AMINA

Oum Kalthoum techno


"Annabi" n'est pas un disque, c'est une fantasia musicale d'aujourd'hui. Les hordes de musiciens arrivent au galop par vagues entières jusqu'à nos oreilles avec comme grande prêtresse la splendide carthaginoise. Il s'agit d'une grande fête où tous les genres sont invités. Un exercice de voltige vocal où chacun à son mot à dire, sa note à pousser. Les gnawas prennent le tempo d'un rythme drum'n'bass. "My Man" l'hymne de la chanteuse jazz Billie Holiday devient un OVNI technnoïde porté par le sirocco. La grâce, la luxuriance des rythmes arabes et jungle, tout est harmonieux. Il n'est que d'écouter "Allah Ya Moulenah", chanson où les voix des Nass El Ghiwane répondent au chant plaintif d'Amina sur fond de rythmique techno.

Autre moment extatique, celui du rendez-vous fort improbable et pourtant remarquablement honoré entre Christophe et Amina sur "Les Mots Bleus". Ce duo fait du plus suranné des slows des années 70, une splendide perle méditerranéenne, à l'indigo profond comme la voix d'Amina. Le charme de cette voix feutrée, parfois nasal sur "Lirrili" opère tant et si bien que l'on passe sans sourciller d'un tempo groove en anglais "Eight O'Clock" à une balade en français "l'Inconditionnel Amour". Puis on revient à un morceau en arabe "Men Jibb !".

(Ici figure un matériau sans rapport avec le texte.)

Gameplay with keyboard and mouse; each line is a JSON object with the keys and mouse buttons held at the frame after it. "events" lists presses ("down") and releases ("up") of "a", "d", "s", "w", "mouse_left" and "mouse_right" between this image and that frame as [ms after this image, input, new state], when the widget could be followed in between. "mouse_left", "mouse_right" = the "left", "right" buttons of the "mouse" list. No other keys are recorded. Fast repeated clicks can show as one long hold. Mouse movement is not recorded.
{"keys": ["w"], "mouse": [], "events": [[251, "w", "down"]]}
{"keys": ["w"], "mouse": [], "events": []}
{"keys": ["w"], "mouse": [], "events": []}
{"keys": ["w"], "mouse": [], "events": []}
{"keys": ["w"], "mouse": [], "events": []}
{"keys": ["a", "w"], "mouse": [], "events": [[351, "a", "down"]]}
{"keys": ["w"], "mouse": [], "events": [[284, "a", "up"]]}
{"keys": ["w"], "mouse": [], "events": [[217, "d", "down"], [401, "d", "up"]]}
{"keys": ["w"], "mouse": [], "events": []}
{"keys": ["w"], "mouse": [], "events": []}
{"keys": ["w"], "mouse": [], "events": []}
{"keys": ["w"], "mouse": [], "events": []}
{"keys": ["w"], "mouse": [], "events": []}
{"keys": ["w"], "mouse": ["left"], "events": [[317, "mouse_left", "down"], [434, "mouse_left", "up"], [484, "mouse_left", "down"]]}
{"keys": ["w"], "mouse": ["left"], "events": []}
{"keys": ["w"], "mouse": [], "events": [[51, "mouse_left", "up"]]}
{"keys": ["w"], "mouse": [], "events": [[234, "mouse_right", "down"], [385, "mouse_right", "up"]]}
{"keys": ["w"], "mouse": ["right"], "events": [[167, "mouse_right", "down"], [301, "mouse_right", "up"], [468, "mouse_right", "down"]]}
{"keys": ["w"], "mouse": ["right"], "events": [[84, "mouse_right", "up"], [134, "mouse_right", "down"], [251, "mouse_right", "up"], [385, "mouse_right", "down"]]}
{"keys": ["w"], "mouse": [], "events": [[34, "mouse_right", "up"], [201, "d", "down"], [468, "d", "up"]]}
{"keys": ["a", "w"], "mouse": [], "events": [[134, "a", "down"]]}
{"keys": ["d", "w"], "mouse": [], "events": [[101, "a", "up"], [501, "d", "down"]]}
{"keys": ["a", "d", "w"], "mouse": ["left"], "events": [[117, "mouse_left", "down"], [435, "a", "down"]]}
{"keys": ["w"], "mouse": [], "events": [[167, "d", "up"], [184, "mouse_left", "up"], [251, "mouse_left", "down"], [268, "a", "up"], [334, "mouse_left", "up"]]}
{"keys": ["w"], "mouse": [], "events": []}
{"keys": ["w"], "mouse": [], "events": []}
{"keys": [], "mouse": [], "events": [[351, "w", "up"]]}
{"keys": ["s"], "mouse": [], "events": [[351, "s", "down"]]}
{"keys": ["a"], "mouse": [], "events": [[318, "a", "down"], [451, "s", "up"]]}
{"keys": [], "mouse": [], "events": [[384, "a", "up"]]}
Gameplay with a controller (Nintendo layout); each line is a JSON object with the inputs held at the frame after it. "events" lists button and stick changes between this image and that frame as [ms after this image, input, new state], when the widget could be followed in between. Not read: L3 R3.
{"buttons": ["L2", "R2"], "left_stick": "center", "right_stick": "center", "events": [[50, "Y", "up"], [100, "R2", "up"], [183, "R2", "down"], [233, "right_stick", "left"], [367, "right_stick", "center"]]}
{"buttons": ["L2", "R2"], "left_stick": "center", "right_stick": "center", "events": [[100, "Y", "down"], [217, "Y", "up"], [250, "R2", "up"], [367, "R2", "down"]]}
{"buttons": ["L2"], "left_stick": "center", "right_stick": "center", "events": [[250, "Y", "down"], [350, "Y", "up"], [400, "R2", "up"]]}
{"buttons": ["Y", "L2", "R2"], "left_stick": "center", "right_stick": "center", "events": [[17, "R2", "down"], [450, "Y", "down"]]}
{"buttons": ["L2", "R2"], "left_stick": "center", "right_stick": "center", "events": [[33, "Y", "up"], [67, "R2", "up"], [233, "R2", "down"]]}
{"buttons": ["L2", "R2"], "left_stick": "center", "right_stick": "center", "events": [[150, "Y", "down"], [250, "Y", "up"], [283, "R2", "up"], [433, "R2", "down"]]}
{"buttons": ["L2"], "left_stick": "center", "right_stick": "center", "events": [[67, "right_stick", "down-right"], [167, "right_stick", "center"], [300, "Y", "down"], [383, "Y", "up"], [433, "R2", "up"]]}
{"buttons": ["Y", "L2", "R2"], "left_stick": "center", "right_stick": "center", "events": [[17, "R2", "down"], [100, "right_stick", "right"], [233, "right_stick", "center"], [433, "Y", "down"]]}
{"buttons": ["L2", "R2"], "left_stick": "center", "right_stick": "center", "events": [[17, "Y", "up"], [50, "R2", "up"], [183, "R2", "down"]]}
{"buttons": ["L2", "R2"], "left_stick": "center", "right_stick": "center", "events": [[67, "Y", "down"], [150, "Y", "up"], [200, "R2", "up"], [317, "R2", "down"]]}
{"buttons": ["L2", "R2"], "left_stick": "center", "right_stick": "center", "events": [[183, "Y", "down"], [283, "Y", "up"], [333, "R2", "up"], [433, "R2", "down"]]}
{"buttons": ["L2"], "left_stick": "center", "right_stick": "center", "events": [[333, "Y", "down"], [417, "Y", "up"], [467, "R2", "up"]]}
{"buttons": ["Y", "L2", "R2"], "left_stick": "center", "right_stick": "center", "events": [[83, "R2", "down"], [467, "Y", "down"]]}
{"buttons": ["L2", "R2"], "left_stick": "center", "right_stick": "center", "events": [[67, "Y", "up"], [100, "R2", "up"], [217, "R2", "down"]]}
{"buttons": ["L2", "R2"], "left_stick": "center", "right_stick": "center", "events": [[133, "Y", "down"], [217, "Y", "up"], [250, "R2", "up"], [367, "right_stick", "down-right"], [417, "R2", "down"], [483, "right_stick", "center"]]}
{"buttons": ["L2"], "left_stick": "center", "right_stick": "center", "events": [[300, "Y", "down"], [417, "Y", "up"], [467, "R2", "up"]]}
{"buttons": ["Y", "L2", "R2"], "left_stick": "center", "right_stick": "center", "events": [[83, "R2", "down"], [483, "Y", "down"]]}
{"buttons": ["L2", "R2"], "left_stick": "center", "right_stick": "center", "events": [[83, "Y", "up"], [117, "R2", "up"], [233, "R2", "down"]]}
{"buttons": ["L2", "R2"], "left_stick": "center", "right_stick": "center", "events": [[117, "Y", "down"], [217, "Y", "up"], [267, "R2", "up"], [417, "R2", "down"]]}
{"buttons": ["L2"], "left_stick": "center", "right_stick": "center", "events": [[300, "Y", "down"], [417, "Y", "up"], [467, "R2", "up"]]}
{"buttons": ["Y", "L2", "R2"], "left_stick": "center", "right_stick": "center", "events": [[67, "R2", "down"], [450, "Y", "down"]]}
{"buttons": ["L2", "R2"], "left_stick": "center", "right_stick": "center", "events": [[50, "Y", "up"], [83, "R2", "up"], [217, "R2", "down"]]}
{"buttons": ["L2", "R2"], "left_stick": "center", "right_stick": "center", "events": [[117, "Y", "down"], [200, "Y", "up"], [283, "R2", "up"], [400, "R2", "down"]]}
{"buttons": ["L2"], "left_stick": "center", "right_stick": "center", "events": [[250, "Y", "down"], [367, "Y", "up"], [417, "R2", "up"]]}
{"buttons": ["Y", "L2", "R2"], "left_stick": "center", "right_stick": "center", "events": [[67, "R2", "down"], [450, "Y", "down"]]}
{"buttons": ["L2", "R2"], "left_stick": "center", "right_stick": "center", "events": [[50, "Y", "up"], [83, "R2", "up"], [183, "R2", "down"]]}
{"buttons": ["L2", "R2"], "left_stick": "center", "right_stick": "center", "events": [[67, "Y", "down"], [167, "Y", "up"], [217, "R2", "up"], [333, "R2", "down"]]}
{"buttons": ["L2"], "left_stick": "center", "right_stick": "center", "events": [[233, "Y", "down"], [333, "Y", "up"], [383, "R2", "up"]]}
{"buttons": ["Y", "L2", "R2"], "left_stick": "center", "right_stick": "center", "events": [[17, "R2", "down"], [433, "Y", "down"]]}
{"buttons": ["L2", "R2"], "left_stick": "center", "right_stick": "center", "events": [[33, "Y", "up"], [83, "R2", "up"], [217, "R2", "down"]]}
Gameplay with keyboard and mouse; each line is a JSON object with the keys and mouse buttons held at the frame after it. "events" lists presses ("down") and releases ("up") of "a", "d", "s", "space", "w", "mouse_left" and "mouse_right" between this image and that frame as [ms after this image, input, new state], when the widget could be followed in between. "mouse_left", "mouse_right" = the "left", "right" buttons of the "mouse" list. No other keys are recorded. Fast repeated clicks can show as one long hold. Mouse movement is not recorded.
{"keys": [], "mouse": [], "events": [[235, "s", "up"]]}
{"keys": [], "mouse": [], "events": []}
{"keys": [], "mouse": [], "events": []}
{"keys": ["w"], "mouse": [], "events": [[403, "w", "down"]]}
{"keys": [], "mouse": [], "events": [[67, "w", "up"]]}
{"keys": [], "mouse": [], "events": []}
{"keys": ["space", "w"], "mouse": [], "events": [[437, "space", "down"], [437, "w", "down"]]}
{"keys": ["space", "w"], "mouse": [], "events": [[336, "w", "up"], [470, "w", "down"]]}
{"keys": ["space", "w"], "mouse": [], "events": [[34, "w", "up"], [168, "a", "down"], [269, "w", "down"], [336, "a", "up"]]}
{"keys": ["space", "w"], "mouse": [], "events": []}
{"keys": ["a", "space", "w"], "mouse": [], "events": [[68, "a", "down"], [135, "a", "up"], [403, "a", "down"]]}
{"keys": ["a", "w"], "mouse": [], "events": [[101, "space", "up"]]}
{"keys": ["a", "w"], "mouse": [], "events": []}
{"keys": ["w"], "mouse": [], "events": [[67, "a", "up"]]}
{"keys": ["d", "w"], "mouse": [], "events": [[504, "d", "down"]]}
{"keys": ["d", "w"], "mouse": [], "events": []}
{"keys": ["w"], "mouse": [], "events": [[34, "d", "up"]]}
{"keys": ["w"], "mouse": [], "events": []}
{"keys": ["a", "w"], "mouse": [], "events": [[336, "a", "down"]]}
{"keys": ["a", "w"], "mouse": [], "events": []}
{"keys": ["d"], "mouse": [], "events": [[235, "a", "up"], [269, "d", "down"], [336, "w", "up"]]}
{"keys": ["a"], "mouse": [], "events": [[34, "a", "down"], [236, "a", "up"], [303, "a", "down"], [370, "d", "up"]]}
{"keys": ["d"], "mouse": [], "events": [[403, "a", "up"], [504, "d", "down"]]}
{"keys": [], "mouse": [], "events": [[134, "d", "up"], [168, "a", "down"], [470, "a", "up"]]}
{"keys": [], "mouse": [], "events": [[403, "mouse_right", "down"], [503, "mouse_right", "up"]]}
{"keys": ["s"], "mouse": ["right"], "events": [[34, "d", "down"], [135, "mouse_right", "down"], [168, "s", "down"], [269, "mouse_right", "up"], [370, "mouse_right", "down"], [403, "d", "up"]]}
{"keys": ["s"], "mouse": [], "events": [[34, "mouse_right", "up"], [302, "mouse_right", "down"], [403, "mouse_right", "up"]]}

Bien sur, ce n'est pas la première fois qu'Amina accompagné de son Pygmalion de mari Martin Meissonier (producteur de Khaled, Carmel ou Manu Dibango) fait dans le patchwork et le métissage, mais jamais l'harmonie n'avait atteint ce degré de perfection. Meissonier a lui, un début d'explication : "Un jour, un percussionniste marocain m'a expliqué un truc génial à partir d'une étude linguistique. Quand tu parles en français, tu parles en 6/8 (mesure musicale). C'est 1, 2, 3, 4, 5, 6. Et le temps fort en français, c'est le deuxième. Celui qui correspond à la caisse claire dans le rock. C'est pour cela que le rock et le français ne font pas toujours bon ménage parce que la fréquence de la voix est dépassée par celle de la batterie". Plus poétiquement, on se contentera de dire que l'alchimie ça ne s'explique pas, ça se savoure. Le fait que des vocalises arabisantes se conjuguent aussi parfaitement aux rythmes drum'n'bass, que les violons de Joseph Racaille et les percussions des Nass El Ghiwane se jouent aussi bien du carcan techno dans lequel on les loge, laisse rêveur. Avec "Annabi", Amina chanteuse tunisienne nous enveloppe dans le taffetas de sa voix chaude et signe de sa griffe son meilleur album.